Elon Musk, Social Media, and Compliance with the SEC in 2018

Fast forward to 2018 in which the current climate surrounding business law and social media continues to test the rules.  Tesla, for its part, has been upfront with investors that Twitter is an official channel for spreading company information.  During the first week of August this year, however, Elon Musk, tweeted:

  “Am considering taking Tesla private at $420. Funding secured.”

Consequently, Tesla’s stock surged while also attracting the attention of the SEC.  

The resulting firestorm of controversy involved charges of fraud and misleading statements from the SEC which stated that not only had Mr. Musk not secured funding, but that he also failed to file any type of formal disclosure regarding the tweet.  In late September, the SEC took action by suing Tesla and Elon Musk in federal court; much of the suit centered around the “funding secured” claim with respect to a proposed $420 per share buyout.  In an effort to control the damage and a flailing stock price, Mr. Musk and Tesla settled the lawsuit the day after the charges.  The terms of the settlement stipulated that both Mr. Musk and Tesla each agree to pay twenty million dollar fines with Elon Musk relinquishing his position as chairman for three years.  Although a number of business attorneys familiar with the situation admitted that Mr. Musks’s tweet did not actually demand a formal disclosure, they did say that it would be advisable under the circumstances.  It seems that while the settlement represents an end to the fallout from Elon Musk’s ill-conceived tweet, it did not resolve the confusion stemming from company use of social media.
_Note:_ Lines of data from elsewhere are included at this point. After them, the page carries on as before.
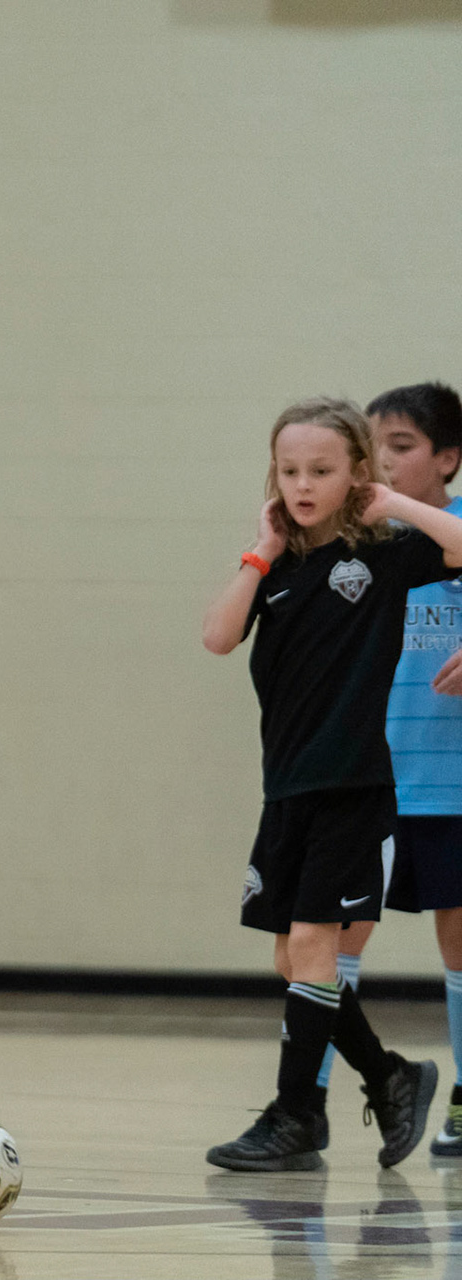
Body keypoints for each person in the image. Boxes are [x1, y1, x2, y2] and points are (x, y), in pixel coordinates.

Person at [201, 395, 462, 1172]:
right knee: (294, 959)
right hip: (287, 790)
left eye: (322, 469)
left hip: (355, 788)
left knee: (314, 945)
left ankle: (295, 1115)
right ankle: (389, 1076)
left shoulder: (385, 554)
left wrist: (398, 506)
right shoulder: (277, 568)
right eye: (289, 471)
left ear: (356, 475)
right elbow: (216, 637)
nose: (303, 484)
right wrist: (258, 552)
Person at [316, 383, 462, 1155]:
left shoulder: (446, 531)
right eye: (375, 449)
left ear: (448, 458)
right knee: (326, 940)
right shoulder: (358, 545)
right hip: (371, 777)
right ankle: (302, 1101)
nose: (385, 464)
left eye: (401, 447)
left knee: (459, 943)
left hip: (452, 781)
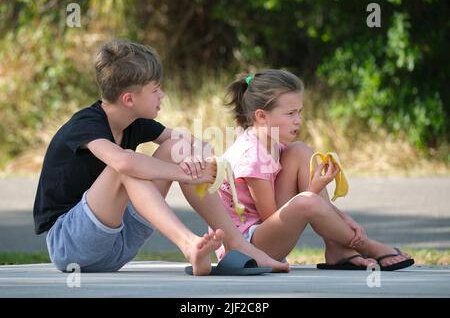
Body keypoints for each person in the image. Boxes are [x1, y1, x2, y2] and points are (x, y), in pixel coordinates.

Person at [32, 39, 289, 275]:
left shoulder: (136, 122)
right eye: (156, 89)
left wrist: (199, 157)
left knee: (176, 146)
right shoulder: (85, 125)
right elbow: (124, 163)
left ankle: (238, 245)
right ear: (129, 99)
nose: (162, 95)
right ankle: (189, 245)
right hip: (71, 244)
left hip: (119, 243)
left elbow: (192, 142)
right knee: (125, 165)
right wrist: (183, 173)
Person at [216, 69, 414, 270]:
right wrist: (312, 190)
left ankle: (336, 247)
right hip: (246, 249)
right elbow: (275, 217)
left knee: (299, 151)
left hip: (263, 234)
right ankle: (369, 246)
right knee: (306, 200)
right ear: (261, 116)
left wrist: (341, 217)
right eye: (290, 113)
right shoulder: (253, 156)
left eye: (299, 112)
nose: (298, 120)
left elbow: (293, 209)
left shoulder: (271, 144)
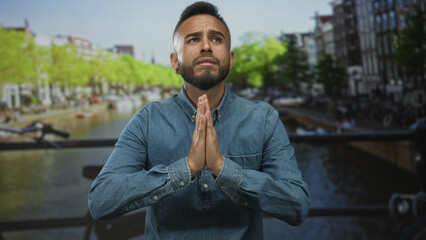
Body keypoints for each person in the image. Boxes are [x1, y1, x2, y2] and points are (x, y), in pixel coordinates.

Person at [88, 2, 310, 239]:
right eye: (193, 40)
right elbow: (101, 201)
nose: (206, 46)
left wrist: (223, 169)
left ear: (230, 59)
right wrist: (185, 169)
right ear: (175, 62)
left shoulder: (264, 119)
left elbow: (297, 206)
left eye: (216, 39)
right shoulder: (147, 120)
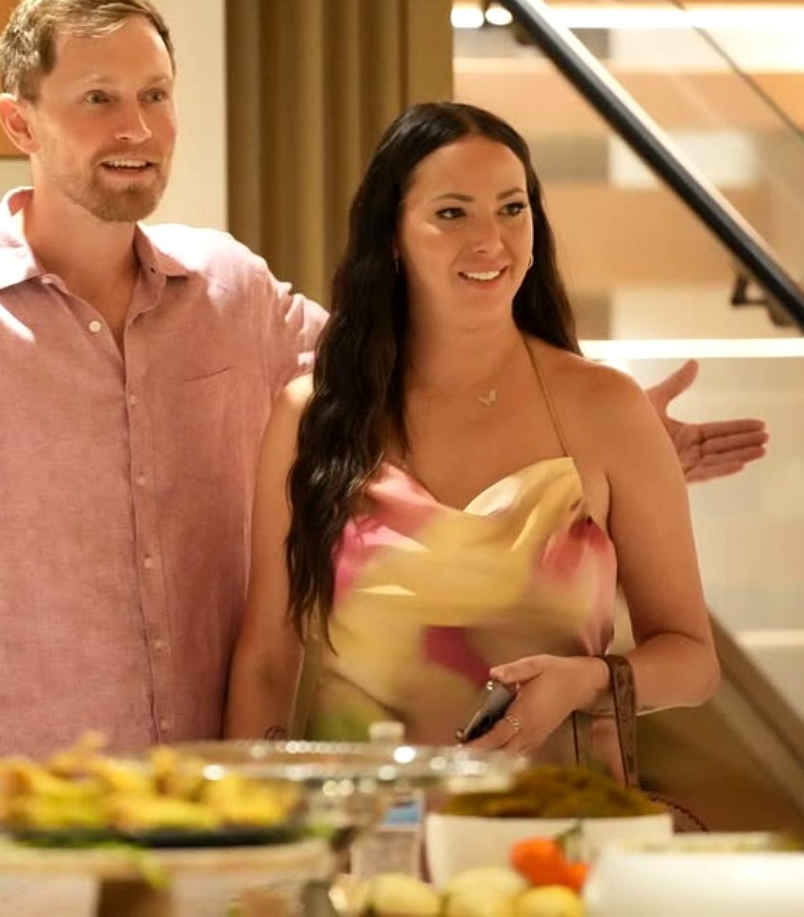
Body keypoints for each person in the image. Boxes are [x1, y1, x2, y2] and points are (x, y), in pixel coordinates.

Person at [0, 0, 759, 812]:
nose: (135, 127)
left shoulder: (229, 287)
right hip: (14, 820)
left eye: (154, 95)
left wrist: (602, 439)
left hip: (221, 812)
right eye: (97, 99)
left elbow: (407, 393)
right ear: (19, 123)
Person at [224, 102, 721, 777]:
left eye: (512, 209)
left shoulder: (607, 409)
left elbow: (692, 661)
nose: (491, 240)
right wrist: (253, 822)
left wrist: (586, 681)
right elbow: (266, 661)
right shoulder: (312, 416)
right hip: (364, 827)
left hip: (555, 824)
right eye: (452, 213)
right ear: (392, 236)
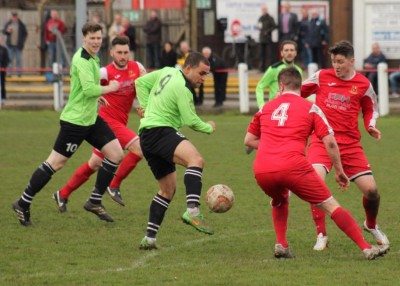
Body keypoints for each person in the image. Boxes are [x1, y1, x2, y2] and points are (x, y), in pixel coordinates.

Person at [244, 67, 389, 260]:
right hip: (292, 166)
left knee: (279, 200)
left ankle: (282, 244)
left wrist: (272, 146)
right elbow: (329, 141)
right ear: (300, 85)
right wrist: (338, 170)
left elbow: (248, 140)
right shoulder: (311, 108)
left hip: (262, 169)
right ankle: (366, 247)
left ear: (280, 86)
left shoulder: (266, 108)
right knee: (331, 205)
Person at [11, 22, 123, 226]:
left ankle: (94, 200)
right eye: (92, 38)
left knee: (116, 153)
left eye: (99, 38)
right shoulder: (81, 59)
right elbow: (89, 89)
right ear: (84, 39)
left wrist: (97, 97)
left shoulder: (94, 57)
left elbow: (85, 88)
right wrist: (110, 88)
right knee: (56, 163)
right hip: (75, 122)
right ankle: (23, 202)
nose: (96, 41)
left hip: (91, 118)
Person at [301, 40, 389, 251]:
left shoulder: (363, 84)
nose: (336, 66)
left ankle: (371, 224)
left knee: (372, 191)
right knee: (315, 181)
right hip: (321, 141)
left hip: (349, 145)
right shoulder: (322, 76)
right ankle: (321, 233)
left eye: (340, 62)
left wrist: (370, 126)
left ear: (352, 61)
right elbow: (297, 93)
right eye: (333, 61)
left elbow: (370, 109)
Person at [53, 35, 146, 216]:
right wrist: (97, 96)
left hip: (117, 123)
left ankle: (62, 194)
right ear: (111, 53)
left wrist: (142, 105)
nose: (123, 56)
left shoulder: (138, 68)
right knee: (139, 148)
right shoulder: (104, 72)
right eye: (119, 52)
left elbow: (142, 89)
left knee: (95, 164)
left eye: (126, 52)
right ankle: (114, 185)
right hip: (107, 121)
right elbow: (86, 87)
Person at [135, 52, 216, 249]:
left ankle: (150, 238)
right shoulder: (183, 88)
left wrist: (145, 107)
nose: (204, 79)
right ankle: (192, 210)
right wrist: (209, 127)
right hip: (161, 131)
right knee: (196, 160)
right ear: (187, 68)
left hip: (146, 135)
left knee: (167, 190)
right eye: (201, 73)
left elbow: (140, 83)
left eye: (207, 75)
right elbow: (191, 120)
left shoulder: (166, 71)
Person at [255, 40, 302, 108]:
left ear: (295, 53)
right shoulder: (274, 69)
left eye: (292, 50)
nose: (289, 53)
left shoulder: (298, 70)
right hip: (275, 108)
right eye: (286, 50)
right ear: (281, 53)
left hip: (293, 108)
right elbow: (260, 87)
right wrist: (261, 106)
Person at [2, 11, 28, 76]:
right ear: (11, 17)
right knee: (9, 60)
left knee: (18, 60)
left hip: (18, 46)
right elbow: (4, 31)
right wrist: (7, 31)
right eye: (13, 16)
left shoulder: (21, 24)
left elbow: (25, 34)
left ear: (17, 16)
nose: (14, 17)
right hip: (10, 45)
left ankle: (19, 73)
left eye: (15, 16)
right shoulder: (8, 23)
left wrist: (22, 41)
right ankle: (9, 73)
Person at [257, 4, 277, 71]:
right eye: (263, 10)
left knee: (269, 54)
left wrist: (268, 31)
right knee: (261, 54)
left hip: (268, 39)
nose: (264, 11)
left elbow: (274, 26)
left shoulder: (270, 18)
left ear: (267, 10)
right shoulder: (260, 18)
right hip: (261, 38)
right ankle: (262, 68)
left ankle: (270, 68)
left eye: (265, 9)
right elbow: (258, 26)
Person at [0, 35, 10, 101]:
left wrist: (4, 67)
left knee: (2, 84)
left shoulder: (4, 49)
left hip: (2, 70)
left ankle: (3, 97)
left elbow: (7, 59)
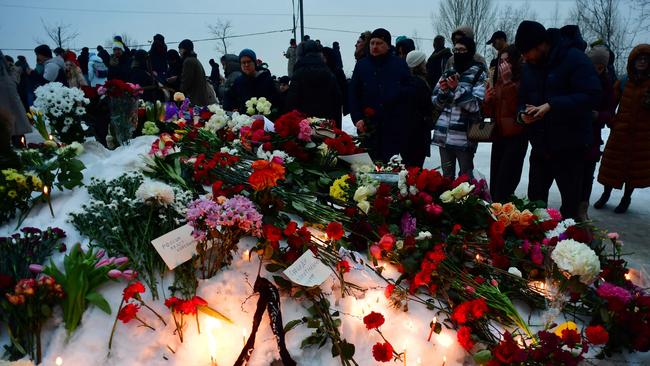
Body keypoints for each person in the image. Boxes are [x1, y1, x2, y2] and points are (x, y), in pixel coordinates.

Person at [515, 20, 602, 219]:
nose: (523, 57)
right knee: (534, 206)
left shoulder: (574, 58)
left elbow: (592, 95)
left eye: (526, 52)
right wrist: (522, 115)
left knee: (570, 209)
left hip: (570, 147)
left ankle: (570, 247)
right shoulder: (530, 66)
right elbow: (522, 100)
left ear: (540, 46)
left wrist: (552, 105)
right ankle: (535, 248)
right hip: (540, 147)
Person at [594, 44, 650, 213]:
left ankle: (626, 198)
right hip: (621, 133)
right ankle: (606, 194)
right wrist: (613, 123)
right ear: (632, 61)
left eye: (645, 59)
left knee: (633, 170)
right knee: (612, 166)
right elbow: (611, 104)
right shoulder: (624, 81)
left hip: (642, 136)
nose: (641, 62)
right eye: (638, 59)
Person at [349, 28, 414, 162]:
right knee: (367, 166)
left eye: (379, 43)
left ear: (387, 45)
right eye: (372, 43)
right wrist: (357, 118)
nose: (374, 47)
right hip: (368, 125)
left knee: (390, 165)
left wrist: (396, 94)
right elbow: (353, 94)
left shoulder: (399, 64)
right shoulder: (362, 65)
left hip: (392, 126)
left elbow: (410, 91)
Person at [432, 36, 486, 179]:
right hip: (443, 136)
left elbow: (476, 106)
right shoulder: (448, 71)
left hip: (465, 137)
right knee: (446, 179)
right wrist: (443, 91)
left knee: (465, 181)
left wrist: (457, 88)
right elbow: (435, 103)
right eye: (455, 49)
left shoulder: (479, 73)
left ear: (470, 51)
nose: (458, 53)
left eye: (462, 50)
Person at [575, 46, 616, 219]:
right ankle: (569, 207)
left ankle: (582, 209)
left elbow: (609, 113)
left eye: (600, 66)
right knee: (572, 175)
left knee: (586, 176)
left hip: (592, 138)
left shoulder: (607, 85)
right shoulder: (578, 78)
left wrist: (597, 115)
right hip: (574, 135)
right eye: (594, 65)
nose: (597, 69)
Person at [483, 45, 527, 202]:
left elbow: (518, 108)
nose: (503, 65)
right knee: (495, 180)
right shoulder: (498, 81)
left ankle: (504, 214)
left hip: (516, 136)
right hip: (499, 135)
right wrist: (487, 101)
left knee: (506, 182)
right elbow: (490, 113)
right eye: (501, 61)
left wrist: (508, 82)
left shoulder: (522, 79)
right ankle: (496, 212)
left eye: (507, 61)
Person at [287, 41, 342, 127]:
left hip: (303, 127)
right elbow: (337, 102)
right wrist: (338, 128)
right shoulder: (328, 73)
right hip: (325, 127)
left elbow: (291, 102)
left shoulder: (298, 73)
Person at [403, 50, 434, 168]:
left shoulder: (408, 81)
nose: (425, 65)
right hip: (417, 133)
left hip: (410, 132)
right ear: (418, 65)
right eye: (423, 62)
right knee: (415, 169)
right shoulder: (419, 84)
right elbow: (426, 106)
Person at [0, 50, 31, 146]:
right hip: (9, 94)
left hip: (7, 95)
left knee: (11, 127)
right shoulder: (9, 74)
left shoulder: (9, 73)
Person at [178, 39, 217, 106]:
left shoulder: (188, 61)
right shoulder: (195, 60)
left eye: (180, 49)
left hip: (194, 98)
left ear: (185, 49)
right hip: (201, 97)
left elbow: (186, 80)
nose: (179, 52)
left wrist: (179, 92)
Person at [323, 46, 349, 119]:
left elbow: (344, 89)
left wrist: (345, 107)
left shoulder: (337, 71)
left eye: (323, 57)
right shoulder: (320, 70)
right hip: (325, 106)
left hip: (335, 105)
Long-Term Consequences for Companies and Social Networks

What are the long term consequences for companies active on social media?  While few people doubt the power of social media to circulate information quickly to a wide audience, recent high-profile lawsuits such as the one involving Elon Musk put business attorneys and companies on notice regarding SEC rules.  Although some within the business law community regarded the SEC lawsuit as unduly harsh, it could be that the SEC acted decisively as a bellwether of the risks of failing to vet company information intended for social media posts.  The basic problem is that social networks such as Twitter are imperfect mediums for full disclosure of company material.  Using the same Twitter feed to post personal as well as company material can create conflicts which may in turn sap investor confidence.  For this reason, companies need to devote greater scrutiny to their social media outlets and the policies governing how they will use them in order to remain compliant with SEC guidelines and avoid costly lawsuits in the future.